▶ [WORK INSTRUCTION]: Rewrite the lines of the records from the first line through the line containing "ระบบบำเหน็จบำน", replacing "Singapura" with "Singapore" and leaving everything else unchanged.
(DATASET RECORDS Opens)
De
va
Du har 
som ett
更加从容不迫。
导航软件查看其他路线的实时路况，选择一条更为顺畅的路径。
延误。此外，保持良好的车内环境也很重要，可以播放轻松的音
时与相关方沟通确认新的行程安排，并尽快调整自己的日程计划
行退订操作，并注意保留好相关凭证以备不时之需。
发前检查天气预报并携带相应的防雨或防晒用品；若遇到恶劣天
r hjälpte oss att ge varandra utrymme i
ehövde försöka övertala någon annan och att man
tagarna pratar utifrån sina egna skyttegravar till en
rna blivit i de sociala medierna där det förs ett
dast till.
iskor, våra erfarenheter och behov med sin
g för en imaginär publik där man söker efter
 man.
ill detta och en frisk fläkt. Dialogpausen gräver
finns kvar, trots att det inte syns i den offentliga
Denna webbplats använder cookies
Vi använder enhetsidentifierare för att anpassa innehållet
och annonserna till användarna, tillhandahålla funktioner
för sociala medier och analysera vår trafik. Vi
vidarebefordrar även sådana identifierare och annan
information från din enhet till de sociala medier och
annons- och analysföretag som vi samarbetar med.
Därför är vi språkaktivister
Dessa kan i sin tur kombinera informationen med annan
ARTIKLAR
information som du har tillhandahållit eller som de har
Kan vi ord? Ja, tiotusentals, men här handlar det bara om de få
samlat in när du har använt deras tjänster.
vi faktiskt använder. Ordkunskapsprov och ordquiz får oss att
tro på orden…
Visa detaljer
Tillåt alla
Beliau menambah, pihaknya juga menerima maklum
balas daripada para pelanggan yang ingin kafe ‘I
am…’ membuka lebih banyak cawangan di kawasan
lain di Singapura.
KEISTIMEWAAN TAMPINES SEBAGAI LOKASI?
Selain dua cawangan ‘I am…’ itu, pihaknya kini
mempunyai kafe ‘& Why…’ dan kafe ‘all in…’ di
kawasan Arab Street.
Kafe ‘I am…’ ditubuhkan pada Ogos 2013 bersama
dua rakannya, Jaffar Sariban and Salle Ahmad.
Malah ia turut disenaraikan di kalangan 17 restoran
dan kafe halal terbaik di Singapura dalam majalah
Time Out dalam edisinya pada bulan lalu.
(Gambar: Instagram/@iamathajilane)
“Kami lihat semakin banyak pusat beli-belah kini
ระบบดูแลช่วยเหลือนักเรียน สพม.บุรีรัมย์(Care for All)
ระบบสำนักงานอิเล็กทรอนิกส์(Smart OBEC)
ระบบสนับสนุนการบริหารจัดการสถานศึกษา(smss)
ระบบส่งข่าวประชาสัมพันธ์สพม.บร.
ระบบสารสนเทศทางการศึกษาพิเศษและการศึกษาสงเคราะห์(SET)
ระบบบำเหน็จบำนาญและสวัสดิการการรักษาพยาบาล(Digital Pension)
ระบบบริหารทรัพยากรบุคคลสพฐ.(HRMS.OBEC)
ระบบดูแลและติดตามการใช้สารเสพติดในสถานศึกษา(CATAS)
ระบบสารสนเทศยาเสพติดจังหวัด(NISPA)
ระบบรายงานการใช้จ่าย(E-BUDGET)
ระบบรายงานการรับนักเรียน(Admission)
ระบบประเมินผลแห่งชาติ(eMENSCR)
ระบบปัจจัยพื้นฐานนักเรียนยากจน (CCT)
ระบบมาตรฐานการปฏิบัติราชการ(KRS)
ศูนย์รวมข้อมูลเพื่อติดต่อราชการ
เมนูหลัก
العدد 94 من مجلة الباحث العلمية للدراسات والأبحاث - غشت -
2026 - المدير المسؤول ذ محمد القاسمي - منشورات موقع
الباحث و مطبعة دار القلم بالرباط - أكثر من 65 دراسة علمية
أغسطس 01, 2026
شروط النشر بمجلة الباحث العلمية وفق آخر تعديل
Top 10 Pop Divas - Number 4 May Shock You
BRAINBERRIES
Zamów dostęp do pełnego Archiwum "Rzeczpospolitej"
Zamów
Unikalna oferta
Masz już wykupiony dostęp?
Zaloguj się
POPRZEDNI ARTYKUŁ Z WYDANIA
(DATASET RECORDS Closes)
▶ [ANSWER SECTION]:
De
va
Du har 
som ett
更加从容不迫。
导航软件查看其他路线的实时路况，选择一条更为顺畅的路径。
延误。此外，保持良好的车内环境也很重要，可以播放轻松的音
时与相关方沟通确认新的行程安排，并尽快调整自己的日程计划
行退订操作，并注意保留好相关凭证以备不时之需。
发前检查天气预报并携带相应的防雨或防晒用品；若遇到恶劣天
r hjälpte oss att ge varandra utrymme i
ehövde försöka övertala någon annan och att man
tagarna pratar utifrån sina egna skyttegravar till en
rna blivit i de sociala medierna där det förs ett
dast till.
iskor, våra erfarenheter och behov med sin
g för en imaginär publik där man söker efter
 man.
ill detta och en frisk fläkt. Dialogpausen gräver
finns kvar, trots att det inte syns i den offentliga
Denna webbplats använder cookies
Vi använder enhetsidentifierare för att anpassa innehållet
och annonserna till användarna, tillhandahålla funktioner
för sociala medier och analysera vår trafik. Vi
vidarebefordrar även sådana identifierare och annan
information från din enhet till de sociala medier och
annons- och analysföretag som vi samarbetar med.
Därför är vi språkaktivister
Dessa kan i sin tur kombinera informationen med annan
ARTIKLAR
information som du har tillhandahållit eller som de har
Kan vi ord? Ja, tiotusentals, men här handlar det bara om de få
samlat in när du har använt deras tjänster.
vi faktiskt använder. Ordkunskapsprov och ordquiz får oss att
tro på orden…
Visa detaljer
Tillåt alla
Beliau menambah, pihaknya juga menerima maklum
balas daripada para pelanggan yang ingin kafe ‘I
am…’ membuka lebih banyak cawangan di kawasan
lain di Singapore.
KEISTIMEWAAN TAMPINES SEBAGAI LOKASI?
Selain dua cawangan ‘I am…’ itu, pihaknya kini
mempunyai kafe ‘& Why…’ dan kafe ‘all in…’ di
kawasan Arab Street.
Kafe ‘I am…’ ditubuhkan pada Ogos 2013 bersama
dua rakannya, Jaffar Sariban and Salle Ahmad.
Malah ia turut disenaraikan di kalangan 17 restoran
dan kafe halal terbaik di Singapore dalam majalah
Time Out dalam edisinya pada bulan lalu.
(Gambar: Instagram/@iamathajilane)
“Kami lihat semakin banyak pusat beli-belah kini
ระบบดูแลช่วยเหลือนักเรียน สพม.บุรีรัมย์(Care for All)
ระบบสำนักงานอิเล็กทรอนิกส์(Smart OBEC)
ระบบสนับสนุนการบริหารจัดการสถานศึกษา(smss)
ระบบส่งข่าวประชาสัมพันธ์สพม.บร.
ระบบสารสนเทศทางการศึกษาพิเศษและการศึกษาสงเคราะห์(SET)
ระบบบำเหน็จบำนาญและสวัสดิการการรักษาพยาบาล(Digital Pension)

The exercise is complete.